Saved entries
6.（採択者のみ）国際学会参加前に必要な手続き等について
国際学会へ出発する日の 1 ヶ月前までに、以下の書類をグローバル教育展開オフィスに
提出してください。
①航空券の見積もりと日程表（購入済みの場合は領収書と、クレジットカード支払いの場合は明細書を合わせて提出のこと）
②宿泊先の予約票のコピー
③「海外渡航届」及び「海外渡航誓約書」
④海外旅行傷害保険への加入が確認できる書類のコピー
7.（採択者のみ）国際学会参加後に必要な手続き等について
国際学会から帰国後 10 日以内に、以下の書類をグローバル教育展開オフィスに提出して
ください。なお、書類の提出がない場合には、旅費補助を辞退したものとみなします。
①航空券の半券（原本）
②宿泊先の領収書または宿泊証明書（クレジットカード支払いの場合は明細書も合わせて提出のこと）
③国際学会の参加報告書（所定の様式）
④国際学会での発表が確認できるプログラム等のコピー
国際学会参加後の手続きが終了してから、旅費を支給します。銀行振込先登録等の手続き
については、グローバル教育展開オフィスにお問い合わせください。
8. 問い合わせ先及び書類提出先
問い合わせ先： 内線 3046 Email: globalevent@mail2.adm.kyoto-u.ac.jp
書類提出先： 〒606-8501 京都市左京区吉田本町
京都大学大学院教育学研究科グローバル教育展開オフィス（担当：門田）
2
--
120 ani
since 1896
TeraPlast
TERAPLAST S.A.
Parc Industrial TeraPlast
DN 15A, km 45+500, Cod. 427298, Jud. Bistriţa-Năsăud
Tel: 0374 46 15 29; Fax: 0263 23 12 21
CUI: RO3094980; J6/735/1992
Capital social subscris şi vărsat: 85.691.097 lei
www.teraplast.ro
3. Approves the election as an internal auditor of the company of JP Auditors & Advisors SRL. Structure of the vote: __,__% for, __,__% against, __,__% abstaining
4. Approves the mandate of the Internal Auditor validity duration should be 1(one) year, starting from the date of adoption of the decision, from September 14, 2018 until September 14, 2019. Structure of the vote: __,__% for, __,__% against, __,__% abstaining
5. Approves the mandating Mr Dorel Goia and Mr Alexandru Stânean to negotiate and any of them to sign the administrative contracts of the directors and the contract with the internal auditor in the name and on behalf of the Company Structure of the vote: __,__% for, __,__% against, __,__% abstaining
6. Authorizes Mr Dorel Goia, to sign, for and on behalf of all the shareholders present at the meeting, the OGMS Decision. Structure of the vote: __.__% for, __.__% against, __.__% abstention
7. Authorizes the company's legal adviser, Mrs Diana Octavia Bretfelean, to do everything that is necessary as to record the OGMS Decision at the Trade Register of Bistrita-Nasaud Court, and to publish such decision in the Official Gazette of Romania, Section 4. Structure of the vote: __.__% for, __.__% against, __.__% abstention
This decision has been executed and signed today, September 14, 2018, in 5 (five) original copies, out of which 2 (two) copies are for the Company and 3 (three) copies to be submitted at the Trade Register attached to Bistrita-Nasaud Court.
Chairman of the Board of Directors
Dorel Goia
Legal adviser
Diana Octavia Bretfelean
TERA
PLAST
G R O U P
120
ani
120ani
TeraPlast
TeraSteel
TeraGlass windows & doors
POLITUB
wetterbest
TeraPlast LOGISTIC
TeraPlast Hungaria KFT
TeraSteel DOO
...
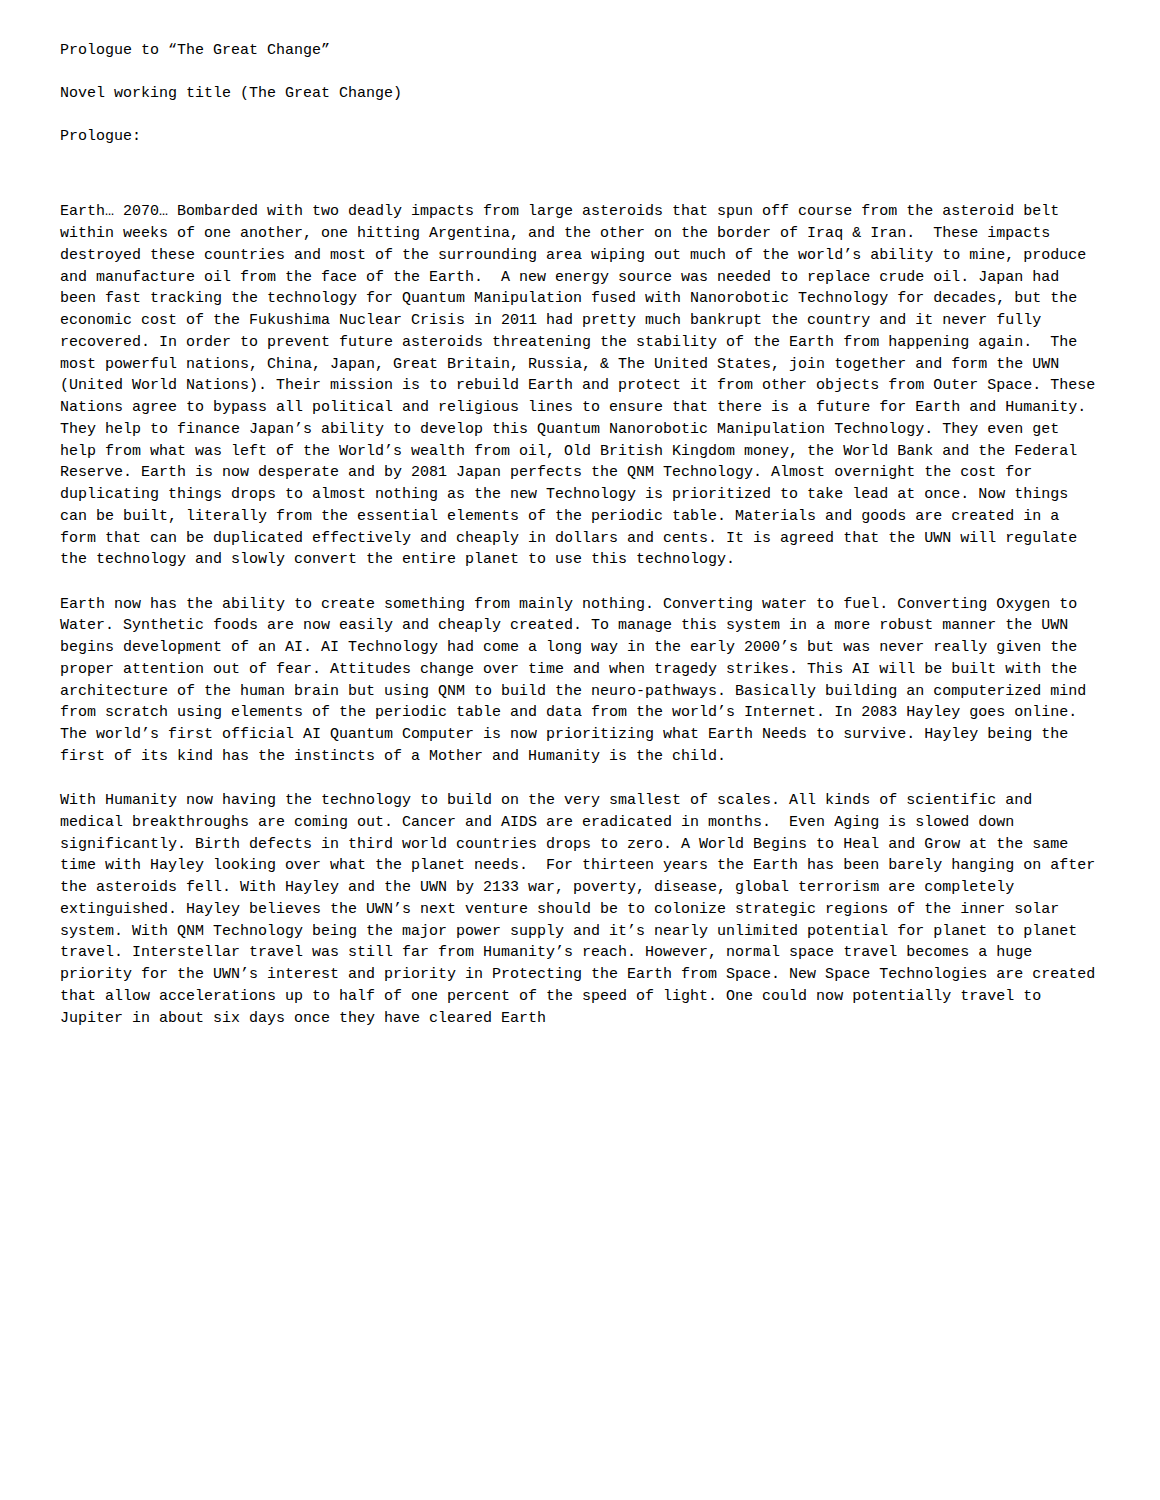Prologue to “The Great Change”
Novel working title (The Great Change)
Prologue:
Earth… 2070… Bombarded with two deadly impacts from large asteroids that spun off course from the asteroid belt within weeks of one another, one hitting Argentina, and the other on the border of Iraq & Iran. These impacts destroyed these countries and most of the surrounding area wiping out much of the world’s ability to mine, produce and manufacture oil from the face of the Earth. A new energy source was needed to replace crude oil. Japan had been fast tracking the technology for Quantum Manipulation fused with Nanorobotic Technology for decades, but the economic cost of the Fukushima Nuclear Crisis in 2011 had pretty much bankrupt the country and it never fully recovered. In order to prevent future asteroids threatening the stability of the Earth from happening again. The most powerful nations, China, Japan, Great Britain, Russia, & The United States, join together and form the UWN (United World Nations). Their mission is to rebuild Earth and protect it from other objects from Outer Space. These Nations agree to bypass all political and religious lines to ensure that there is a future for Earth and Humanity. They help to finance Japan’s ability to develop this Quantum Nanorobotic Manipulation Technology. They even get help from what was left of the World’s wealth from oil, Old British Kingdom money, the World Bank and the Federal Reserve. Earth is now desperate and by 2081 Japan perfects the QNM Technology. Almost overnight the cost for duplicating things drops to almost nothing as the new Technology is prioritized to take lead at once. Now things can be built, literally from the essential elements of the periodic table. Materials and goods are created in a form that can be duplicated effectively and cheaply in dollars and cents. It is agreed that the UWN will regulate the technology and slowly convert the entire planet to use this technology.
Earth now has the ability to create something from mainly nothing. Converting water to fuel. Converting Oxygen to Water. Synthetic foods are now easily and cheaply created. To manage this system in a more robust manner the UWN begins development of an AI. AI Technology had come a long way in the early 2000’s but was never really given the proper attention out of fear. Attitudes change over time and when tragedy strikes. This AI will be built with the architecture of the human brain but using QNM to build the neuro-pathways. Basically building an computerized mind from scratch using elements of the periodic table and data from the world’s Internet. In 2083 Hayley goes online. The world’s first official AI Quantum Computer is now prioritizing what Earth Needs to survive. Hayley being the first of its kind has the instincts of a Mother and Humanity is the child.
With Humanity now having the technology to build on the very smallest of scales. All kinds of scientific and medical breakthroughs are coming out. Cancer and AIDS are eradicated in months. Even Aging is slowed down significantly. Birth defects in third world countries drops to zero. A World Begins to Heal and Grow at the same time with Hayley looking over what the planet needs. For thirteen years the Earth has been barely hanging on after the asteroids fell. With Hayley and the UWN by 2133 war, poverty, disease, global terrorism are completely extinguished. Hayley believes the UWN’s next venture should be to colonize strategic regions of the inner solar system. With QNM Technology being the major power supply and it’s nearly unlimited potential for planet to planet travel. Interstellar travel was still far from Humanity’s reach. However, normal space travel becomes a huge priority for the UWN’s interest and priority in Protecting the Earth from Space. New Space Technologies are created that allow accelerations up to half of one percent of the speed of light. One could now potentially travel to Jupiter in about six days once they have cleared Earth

■ Work order ■
An exact copy of the lines above between the line holding "国際学会へ出発する日の 1 ヶ月前までに、以下の書類をグローバル教育展開オフィスに" and the line holding "書類提出先： 〒606-8501 京都市左京区吉田本町", inclusive, is the whole answer.

■ Your response ■
国際学会へ出発する日の 1 ヶ月前までに、以下の書類をグローバル教育展開オフィスに
提出してください。
①航空券の見積もりと日程表（購入済みの場合は領収書と、クレジットカード支払いの場合は明細書を合わせて提出のこと）
②宿泊先の予約票のコピー
③「海外渡航届」及び「海外渡航誓約書」
④海外旅行傷害保険への加入が確認できる書類のコピー
7.（採択者のみ）国際学会参加後に必要な手続き等について
国際学会から帰国後 10 日以内に、以下の書類をグローバル教育展開オフィスに提出して
ください。なお、書類の提出がない場合には、旅費補助を辞退したものとみなします。
①航空券の半券（原本）
②宿泊先の領収書または宿泊証明書（クレジットカード支払いの場合は明細書も合わせて提出のこと）
③国際学会の参加報告書（所定の様式）
④国際学会での発表が確認できるプログラム等のコピー
国際学会参加後の手続きが終了してから、旅費を支給します。銀行振込先登録等の手続き
については、グローバル教育展開オフィスにお問い合わせください。
8. 問い合わせ先及び書類提出先
問い合わせ先： 内線 3046 Email: globalevent@mail2.adm.kyoto-u.ac.jp
書類提出先： 〒606-8501 京都市左京区吉田本町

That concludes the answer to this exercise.